Somatic MT develops in 3-6% of chemotherapy-naïve patients with metastatic GCT containing teratomous components [4, 9]. After platinum-based chemotherapy the incidence of MT increases up to 14% . Histologically, various types of sarcoma and carcinoma have been identified in GCT with MT. The most commonly MTs reported are rhabdomyosarcoma, PNET and adenocarcinoma. Leiomyosarcoma, liposarcoma, chondrosarcoma, Non-Hodgkin’s lymphoma and leukaemia are found less frequently [2, 3, 6]. Renal tumour differentiation is rare. Nephroblastoma (Wilms tumour) have been described  and there is a single report of MT into papillary renal cell carcinoma in a primary retroperitoneal and chemotherapy-naïve GCT . To the best of our knowledge, MT into papillary renal cell cancer within a testicular GCT metastasis following platinum-based chemotherapy has not been previously documented.
It is highly unlikely that the papillary renal cell cancer found was a metastasis originating from the kidneys. We believe the papillary renal cell carcinoma resulted from MT of the teratoma for several reasons. Firstly, the lesion was located within the teratoma. Secondly, both kidneys had normal appearance on multiple abdominal CTs and FDG-PET. Finally, there was no histological evidence of renal cell cancer in the left kidney that was removed en bloc. There was also no family history of papillary renal cell cancer. In cases with more clinical ambiguity, fluorescence in situ hybridisation (FISH) analysis for 12p amplification can be used to confirm the germ-cell origin of somatic-type tumours of uncertain histogenesis .
The characteristic morphology and the immunohistochemical profile confirmed the diagnosis of papillary renal cell cancer.
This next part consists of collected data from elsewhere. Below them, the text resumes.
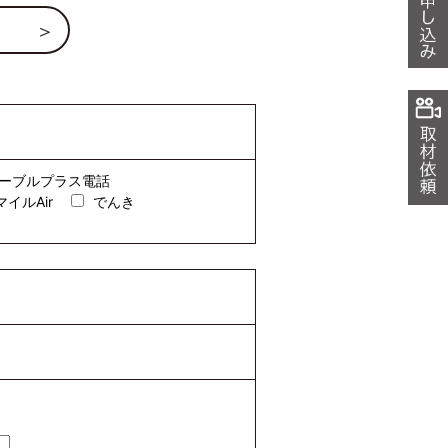
ーブルプラス電話
マイルAir
でんき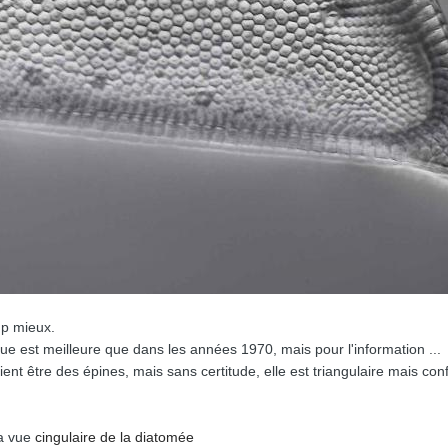
up mieux.
ue est meilleure que dans les années 1970, mais pour l'information ...
ent être des épines, mais sans certitude, elle est triangulaire mais conf
la vue
cingulaire de la diatomée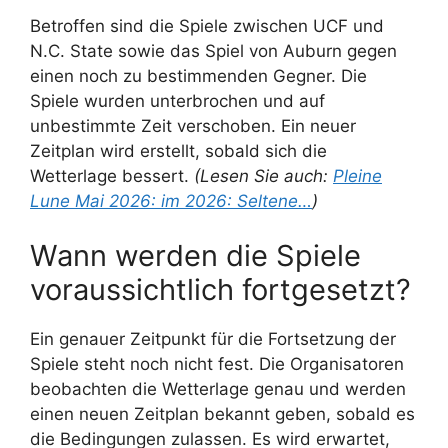
Betroffen sind die Spiele zwischen UCF und
N.C. State sowie das Spiel von Auburn gegen
einen noch zu bestimmenden Gegner. Die
Spiele wurden unterbrochen und auf
unbestimmte Zeit verschoben. Ein neuer
Zeitplan wird erstellt, sobald sich die
Wetterlage bessert.
(Lesen Sie auch:
Pleine
Lune Mai 2026: im 2026: Seltene…
)
Wann werden die Spiele
voraussichtlich fortgesetzt?
Ein genauer Zeitpunkt für die Fortsetzung der
Spiele steht noch nicht fest. Die Organisatoren
beobachten die Wetterlage genau und werden
einen neuen Zeitplan bekannt geben, sobald es
die Bedingungen zulassen. Es wird erwartet,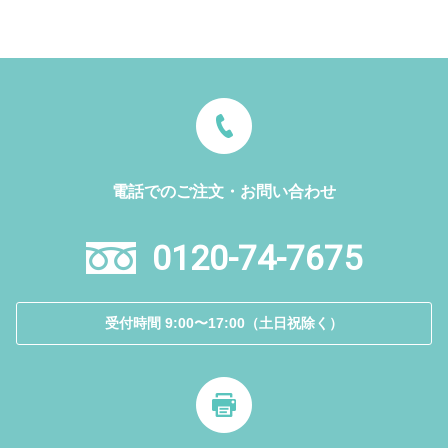
電話でのご注文・お問い合わせ
0120-74-7675
受付時間 9:00〜17:00（土日祝除く）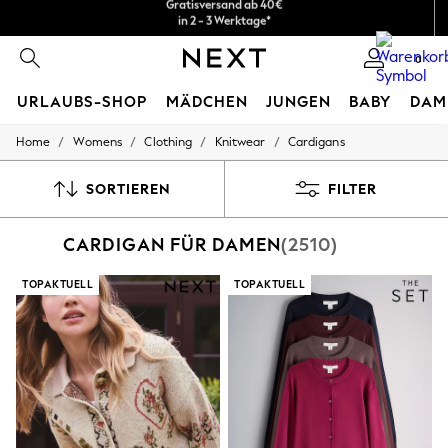
Kostenlose & einfache Rückgaben*
Wir akzeptieren.
0
URLAUBS-SHOP
MÄDCHEN
JUNGEN
BABY
DAM
/
/
/
/
Home
Womens
Clothing
Knitwear
Cardigans
HOLIDAY SHOP
Women's Holiday Shop
All Swimwear
SORTIEREN
FILTER
All Beachwear
Bags & Accessories
CARDIGAN FÜR DAMEN
(2510)
Beach Dresses & Kaftans
Dresses
Flip Flops
TOPAKTUELL
TOPAKTUELL
Sliders
Jumpsuits & Playsuits
Linen Collection
Sandals
Shorts
Trousers
Sun Hats & Caps
T-Shirts & Vests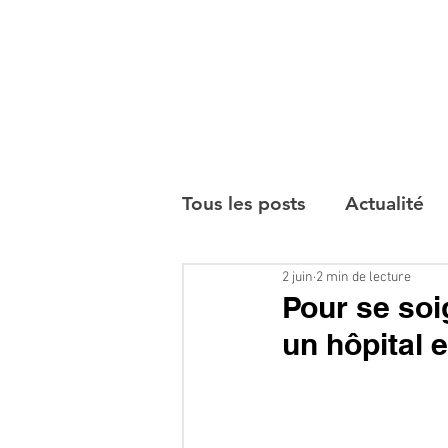
Tous les posts
Actualité
2 juin
2 min de lecture
Interviews
Pour se soig
un hôpital 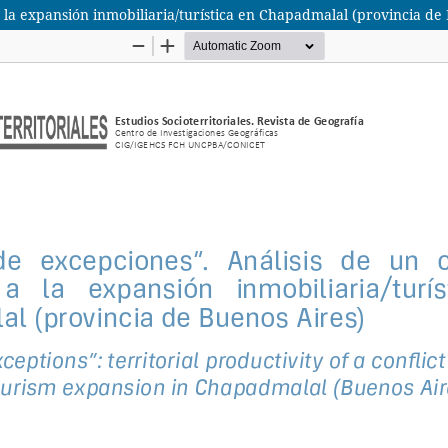
a la expansión inmobiliaria/turística en Chapadmalal (provincia de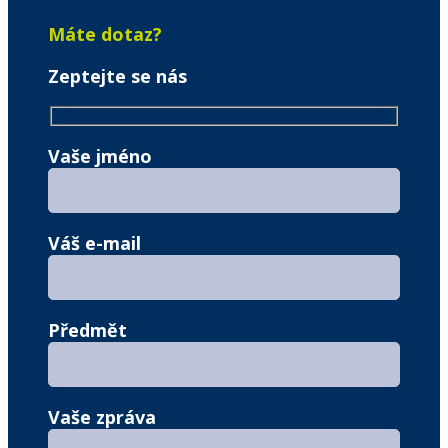
Máte dotaz?
Zeptejte se nás
Vaše jméno
Váš e-mail
Předmět
Vaše zpráva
Papillary renal cell cancer is differentiated from other subtypes of renal cell cancer by using CK7 and AMACR immunohistochemical markers . Most papillary renal cell carcinomas are positive for CK7, whereas clear cell renal cell cancer shows either negative or only a focal or expression pattern . A panel of immunohistochemical markers, including CD10, RCC, and vimentin, has been proposed for the identification of renal origin of a metastatic tumour [12, 14]. Identification of the most common chromosomal aberrations in papillary renal cell cancer (trisomy of chromosome 7 and 17 as well as loss of Y chromosome ) were not necessary in our case due to convincing histological and immunohistochemical features.
The role of FDG-PET in evaluating residual masses after chemotherapy differs between seminomatous and non-seminomatous GCTs . FDG-PET can discriminate between viable tumour and fibrosis or necrosis in post-chemotherapy residuals of seminomatous GCT [17, 18]. Therefore, FDG-PET is recommended to decide whether surveillance or surgical therapy is the treatment of choice in patients with residuals > 3 cm . However, in the setting of a non-seminoma post-chemotherapy mass FDG-PET is not recommended . Although it can detect viable tumour in residual masses, it cannot discriminate mature teratoma from fibrosis or necrosis . Therefore FDG-PET is not helpful to decide if surgical therapy is necessary or not in these patients.
In our case of non-seminomatous GCT, FDG-PET was performed contradictory to standard guidelines prior referral to our centre. Histo-pathological examination revealed that the FDG-avid lesion within the retroperitoneal teratoma represented the papillary renal cell cancer. It has been reported that FDG-PET may have a role in detecting metastasis of renal cancer. However this is usually in the setting of clear cell rather than papillary carcinoma .
Due to the wide spectrum and unpredictability of tumour types that occur in MT, the utility of FDG-PET in the setting of MT remains unknown and requires further investigation. Tissue diagnosis is still the gold standard in determining presence of viable malignancy and discriminating between GCT and other types of tumours.
The occurrence of MT is known to worsen the prognosis of GCT, particularly in metastatic disease [6, 22–24]. One reason for this is that many of the tumours found after MT are highly aggressive (i.e. sarcoma, PNET) [25, 26]. If MT remains undetected, a conventional platinum-based chemotherapy approach may fail in treating the new tumour type developed. This may additionally delay diagnosis of MT and lead to worse outcome [27, 28].
Complete surgical resection, if technically possible, should remain the gold standard of therapy as it will achieve the most reliable histopathologic diagnosis, and has been shown to improve the prognosis of patients with MT in metastatic GCT [2, 3, 6, 27]. If MT is found, histological evaluation is mandatory for all synchronously or metachronously detected metastases. In advanced cases with documented spread of the transformed histologic subtype, systemic therapies targeted to the identified tumour type should be considered [6, 9, 27, 29].